Pulau Rempang, Kota Batam, Kepulauan Riau, menjadi sorotan pada Kamis, 7 September 2023, ketika aparatur kepolisian dan TNI tiba untuk memasang patok batas lahan Rempang Eco City.
Namun, apa yang terjadi berikutnya adalah aksi protes dari masyarakat yang merasa terancam akan relokasi dari tanah kelahiran mereka. Berikut adalah beberapa fakta penting terkait kerusuhan di Pulau Rempang:
1. Protes Terhadap Rencana Relokasi
Masyarakat Pulau Rempang melakukan aksi protes karena merasa terancam akan direlokasi dari tanah kelahiran mereka. Sekitar 10.000 warga dari 16 kampung adat dilaporkan akan terdampak oleh proyek Rempang Eco City.
2. Keluhan kepada DPR RI
Pada Juni 2023, perwakilan dari masyarakat Pulau Rempang mengadukan keluhan mereka kepada Fraksi PKB DPR RI. Mereka berbicara tentang potensi relokasi warga dan dampak negatif yang mungkin timbul, seperti kehilangan pekerjaan dan potensi konflik di lokasi baru.
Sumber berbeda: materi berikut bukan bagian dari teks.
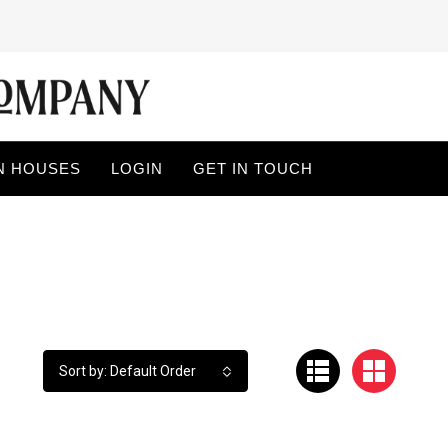
N HOUSES
LOGIN
GET IN TOUCH
Sort by: Default Order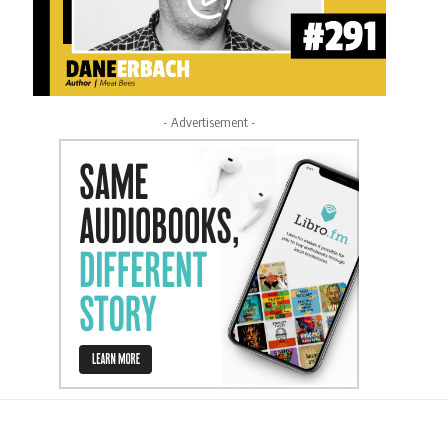
- Advertisement -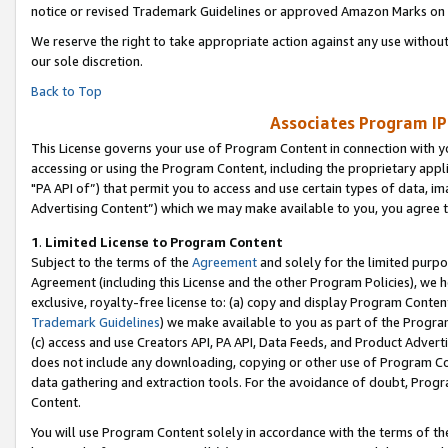
notice or revised Trademark Guidelines or approved Amazon Marks on t
We reserve the right to take appropriate action against any use without
our sole discretion.
Back to Top
Associates Program IP
This License governs your use of Program Content in connection with yo
accessing or using the Program Content, including the proprietary appli
"PA API of”) that permit you to access and use certain types of data, i
Advertising Content”) which we may make available to you, you agree t
1
.
Limited License to Program Content
Subject to the terms of the
Agreement
and solely for the limited purpo
Agreement (including this License and the other Program Policies), we 
exclusive, royalty-free license to: (a) copy and display Program Conten
Trademark Guidelines
) we make available to you as part of the Progra
(c) access and use Creators API, PA API, Data Feeds, and Product Adverti
does not include any downloading, copying or other use of Program Conte
data gathering and extraction tools. For the avoidance of doubt, Progr
Content.
You will use Program Content solely in accordance with the terms of t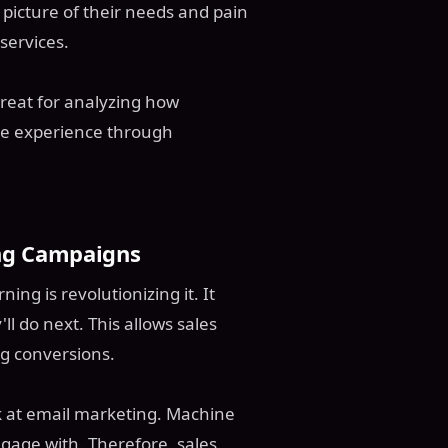
 picture of their needs and pain
services.
reat for analyzing how
te experience through
ing Campaigns
ng is revolutionizing it. It
l do next. This allows sales
ng conversions.
k at email marketing. Machine
ngage with. Therefore, sales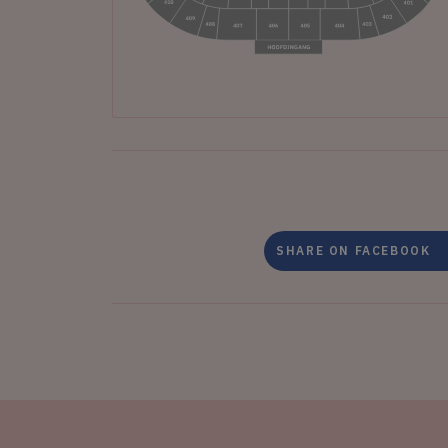
SHARE ON FACEBOOK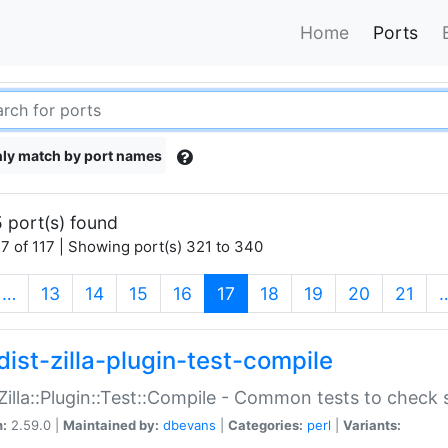
Home
Ports
ly match by port names
 port(s) found
7 of 117 | Showing port(s) 321 to 340
(current)
…
13
14
15
16
17
18
19
20
21
dist-zilla-plugin-test-compile
:Zilla::Plugin::Test::Compile - Common tests to check
n:
2.59.0 |
Maintained by:
dbevans
|
Categories:
perl
|
Variants: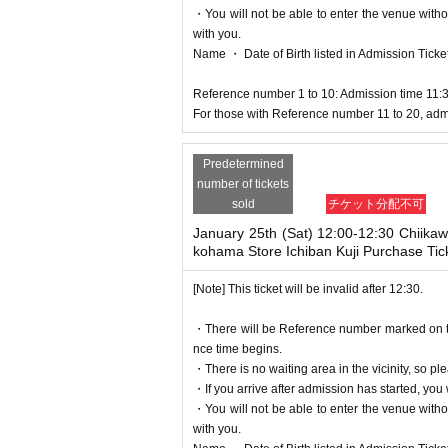
・You will not be able to enter the venue witho
with you.
Name ・ Date of Birth listed in Admission Tickets I
Reference number 1 to 10: Admission time 11:
For those with Reference number 11 to 20, adm
Predetermined
number of tickets
sold
チケット分配不可
January 25th (Sat) 12:00-12:30 Chiika
kohama Store Ichiban Kuji Purchase Tic
[Note] This ticket will be invalid after 12:30.
・There will be Reference number marked on the 
nce time begins.
・There is no waiting area in the vicinity, so ple
・If you arrive after admission has started, you w
・You will not be able to enter the venue witho
with you.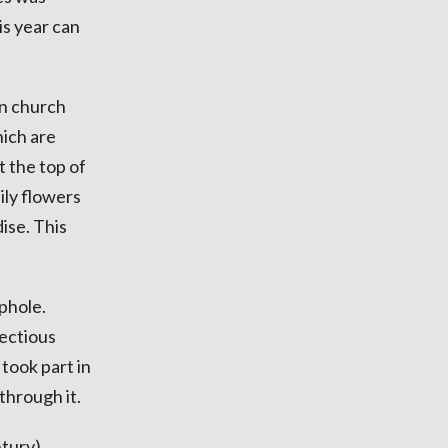
is year can
en church
hich are
t the top of
ily flowers
ise. This
ephole.
fectious
took part in
 through it.
ntury)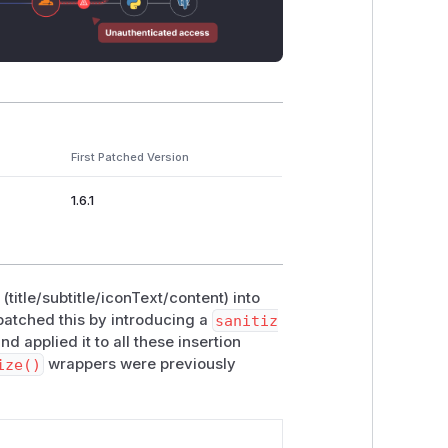
First Patched Version
1.6.1
(title/subtitle/iconText/content) into
patched this by introducing a
sanitiz
 applied it to all these insertion
ize()
wrappers were previously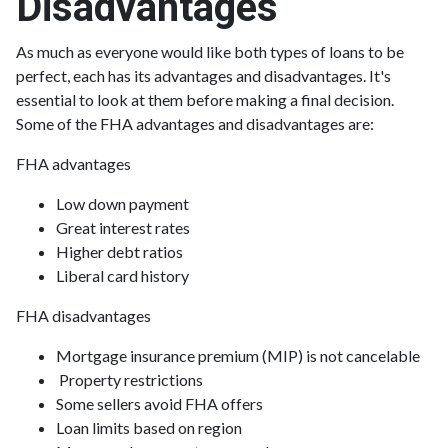
Disadvantages
As much as everyone would like both types of loans to be
perfect, each has its advantages and disadvantages. It's
essential to look at them before making a final decision.
Some of the FHA advantages and disadvantages are:
FHA advantages
Low down payment
Great interest rates
Higher debt ratios
Liberal card history
FHA disadvantages
Mortgage insurance premium (MIP) is not cancelable
Property restrictions
Some sellers avoid FHA offers
Loan limits based on region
3. Perlindungan Hukum ke Jokowi
Masyarakat Pulau Rempang telah meminta perlindungan hukum kepada Presiden Joko Widodo agar tidak direlokasi dalam proyek Rempang Eco City yang akan dikerjakan oleh BP Batam dan PT Makmur Elok Graha.
4. Dampak Gas Air Mata
Akibat kerusuhan tersebut, beberapa pelajar SMPN 22 Batam dilaporkan pingsan karena terkena efek gas air mata yang mengarah ke sekolah pada hari yang sama.
5. Tuntutan Sesuai Hukum
Kuasa Hukum masyarakat Pulau Rempang telah menegaskan bahwa tuntutan mereka sesuai dengan hukum tanah nasional dan prinsip penghormatan pada hak-hak masyarakat atas tanah mereka.
Kerusuhan Pulau Rempang adalah contoh nyata ketegangan yang dapat timbul dalam proyek pembangunan yang melibatkan relokasi masyarakat. Hal ini juga mencerminkan pentingnya penghormatan hak-hak masyarakat dalam pengembangan proyek pembangunan kepentingan umum.